EXERCISE INSTRUCTIONS:
**1.** In the article on widows and orphans in web design, condense the paragraph beginning "Many web designers" into a short bulleted list that keeps its main facts.
**2.** Render this sentence from the article on widows and orphans in Spanish: "Plus, orphans can change the meaning of your text."
**3.** Duplicate the passage of the article on widows and orphans between "When you don’t" and "you can do.", inclusive.

DOCUMENT TEXT:
____

Don’t Leave Your Words All Alone

By , About.com Guide

A widow or orphan is a bit of text that is hanging off the rest of the block and looks out of place or unbalanced. In web designs, it is most often caused by a block of text that is slightly too long for the space it’s placed in.

For example:

The quick brown fox jumped over the lazy
dog.

I created this orphan artificially, but the point is clear—one word alone on a line looks bad. Plus, orphans can change the meaning of your text. What does this headline say to you:

How to Walk Across the Bay
Bridge

Many web designers do’t think about widows or orphans because they don’t use real text for testing. Instead, they use blocks of latin text or “lorem ipsum” to represent the text on the page. Designers also don’t always control the width of the page—especially designers that use flexible-width layouts.

When you don’t know exactly how wide your web pages are going to be, it’s very difficult to set the text so that you avoid widows and orphans. But there are two things you should be doing to make sure your pages don’t look unprofessional:

  1. Set a max-width and min-width on your designs. Then, even if your pages are flexible in width, they won’t get so wide or narrow that they are unreadable.
  2. Test your pages with the real text. Once you’ve got the real copy for your website, make sure you look at the design with that real copy so you know where the paragraphs break and you prevent widows and orphans as much as possible.

How to Fix Widows and Orphans

Beyond using the min- and max-width properties, there are a few things you can do.

____

SUPPLIED DATA:
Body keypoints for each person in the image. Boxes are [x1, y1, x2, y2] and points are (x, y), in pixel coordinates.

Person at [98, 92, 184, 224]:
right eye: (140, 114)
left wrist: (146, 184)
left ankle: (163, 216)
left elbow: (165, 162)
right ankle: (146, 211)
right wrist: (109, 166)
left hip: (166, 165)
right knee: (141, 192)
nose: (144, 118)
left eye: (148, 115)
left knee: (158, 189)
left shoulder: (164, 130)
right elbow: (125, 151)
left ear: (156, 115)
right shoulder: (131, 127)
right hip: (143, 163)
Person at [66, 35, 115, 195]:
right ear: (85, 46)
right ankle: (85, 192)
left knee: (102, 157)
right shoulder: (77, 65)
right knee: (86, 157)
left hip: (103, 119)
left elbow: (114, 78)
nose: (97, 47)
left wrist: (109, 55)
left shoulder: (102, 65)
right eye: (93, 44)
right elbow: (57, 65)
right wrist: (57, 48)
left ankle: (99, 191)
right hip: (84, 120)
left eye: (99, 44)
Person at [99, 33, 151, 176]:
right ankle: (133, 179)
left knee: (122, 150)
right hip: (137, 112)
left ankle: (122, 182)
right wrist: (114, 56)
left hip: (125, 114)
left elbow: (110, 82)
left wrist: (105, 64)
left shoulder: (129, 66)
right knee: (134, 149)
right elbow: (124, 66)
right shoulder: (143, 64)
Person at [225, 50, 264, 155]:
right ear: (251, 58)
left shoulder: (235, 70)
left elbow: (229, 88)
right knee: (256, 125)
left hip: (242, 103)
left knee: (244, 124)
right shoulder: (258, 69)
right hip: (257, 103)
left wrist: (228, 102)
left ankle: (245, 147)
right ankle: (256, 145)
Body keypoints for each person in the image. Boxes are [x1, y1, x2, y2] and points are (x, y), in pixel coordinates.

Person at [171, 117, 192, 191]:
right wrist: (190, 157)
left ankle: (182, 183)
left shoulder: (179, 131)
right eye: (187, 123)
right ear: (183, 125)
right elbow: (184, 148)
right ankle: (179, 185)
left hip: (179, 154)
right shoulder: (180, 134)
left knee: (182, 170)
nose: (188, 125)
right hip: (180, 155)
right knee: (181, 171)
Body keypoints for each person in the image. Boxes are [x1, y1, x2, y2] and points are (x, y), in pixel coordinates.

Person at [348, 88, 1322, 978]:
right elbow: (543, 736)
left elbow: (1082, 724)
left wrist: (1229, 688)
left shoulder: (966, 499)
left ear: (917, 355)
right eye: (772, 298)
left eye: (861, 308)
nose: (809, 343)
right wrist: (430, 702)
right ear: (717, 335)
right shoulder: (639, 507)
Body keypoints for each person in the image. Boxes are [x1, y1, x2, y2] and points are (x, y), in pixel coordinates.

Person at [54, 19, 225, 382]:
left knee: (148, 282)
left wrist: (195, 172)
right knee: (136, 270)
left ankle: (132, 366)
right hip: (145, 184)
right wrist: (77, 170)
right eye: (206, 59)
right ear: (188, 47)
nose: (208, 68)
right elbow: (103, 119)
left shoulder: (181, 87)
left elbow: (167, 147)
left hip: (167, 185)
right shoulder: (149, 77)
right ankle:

____

ANSWERS BY ITEM NUMBER:
**1.**
- Many web designers overlook widows and orphans because they test with blocks of Latin or "lorem ipsum" text instead of real text.
- Designers don't always control page width, especially in flexible-width layouts.

**2.** Además, los huérfanos pueden cambiar el significado de tu texto.

**3.**
When you don’t know exactly how wide your web pages are going to be, it’s very difficult to set the text so that you avoid widows and orphans. But there are two things you should be doing to make sure your pages don’t look unprofessional:

  1. Set a max-width and min-width on your designs. Then, even if your pages are flexible in width, they won’t get so wide or narrow that they are unreadable.
  2. Test your pages with the real text. Once you’ve got the real copy for your website, make sure you look at the design with that real copy so you know where the paragraphs break and you prevent widows and orphans as much as possible.

How to Fix Widows and Orphans

Beyond using the min- and max-width properties, there are a few things you can do.